TASK SET:
• 1. In the mailing-list reply about release cycles, how often does the quoted proposal want supported production releases?
• 2. Write the next few sentences of the mailing-list reply about release cycles, picking up after its final sentence.

On 2016-01-26 00:26:18 -0600, Joshua Berkus wrote:
> Let's do quarterly development releases and supported production
> releases every 18 months.

> A 3-month release cycle would let people see their code go into the wild a lot faster; basically we'd do a CF then a development release.

There are reason for/against doing that, but why would it actually
change the problem significantly? It won't change the amount of
necessary review, debugging and bugfixing by a very significant
amount. One CF / 3 months might actually make it harder to get a patch
into a revieawable state, because the time-to-feedback is larger.

> The alternative to this is an aggressive recruitment and mentorship
> program to create more major contributors who can do deep review of
> patches. But that doesn't seem to have happened in the last 5 years,
> and even if we started it now, it would be 2 years before it paid off.

I think the amount of review and maintenance time is the largest part of
the problem here, and is mostly unaffected by the manner we actually
schedule releases. The discussions around dropping patches on the floor
are partially a question of that, and partially a question of not
acceppting to maintain things that are of low interest.

EXTRACTED MATERIAL:
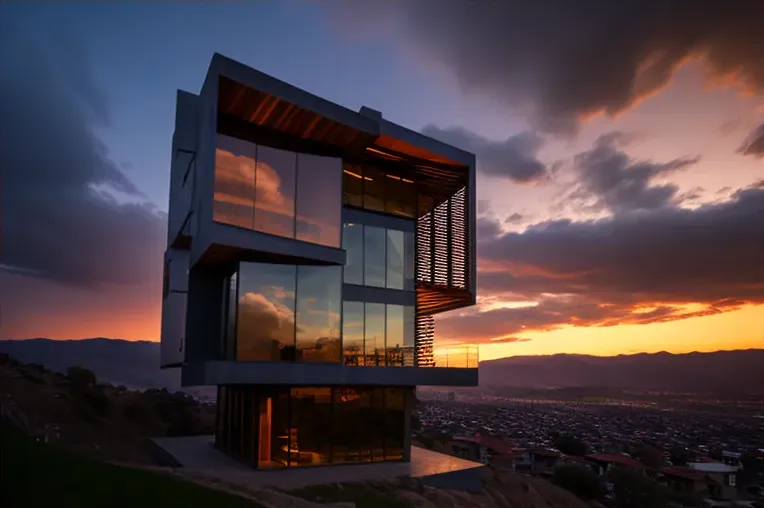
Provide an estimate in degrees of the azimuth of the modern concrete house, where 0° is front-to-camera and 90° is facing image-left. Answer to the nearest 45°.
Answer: approximately 315°

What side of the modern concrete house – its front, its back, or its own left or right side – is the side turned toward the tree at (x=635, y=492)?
left

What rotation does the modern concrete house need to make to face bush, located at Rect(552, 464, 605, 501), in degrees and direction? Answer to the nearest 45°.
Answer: approximately 90° to its left
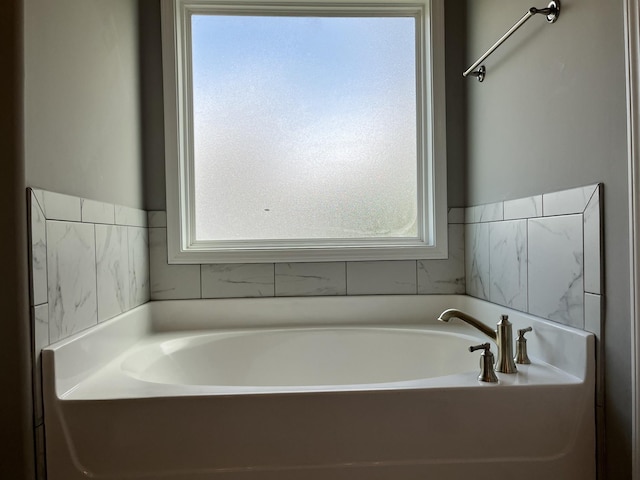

ANSWER SET:
• 1. Every 18 months.

• 2.
But I don't really see "aggressive recruitment and mentorship" really
fixing this, even though there are other good reasons to work more on
that side. I think more fundamentally the issue is that that doing a
"deep" review of a bigger patches takes so much time and knowledge, that
it's not realistic to do so in ones own time anymore. You can if you're
very dedicated over a long time, but realistically in most cases it
requires your employer having an interest in you doing that. Quite
obviously there's an increasing number of employers paying people to
submit things to postgres, whereas there seems no corresponding uptick
on the review side. Unless the "paying people to do review side" is
solved (which has a *long* lead time), I don't see more recruiting,
different CF schedules, or anything like that really fixing the critical
bottlenecks. Reducing the amount of work, i.e. dropping patches not
interesting or too complex, seems to be the only solution until then.

As a short aside: I think another side of the coin is that, if you're
dedicated to work on a cool open source project, these days you'll find
a paying open source job so quickly, that a lot of people that would
have worked on e.g. postgres in their evenings, now just hack something
they're paid both during the day and the evening.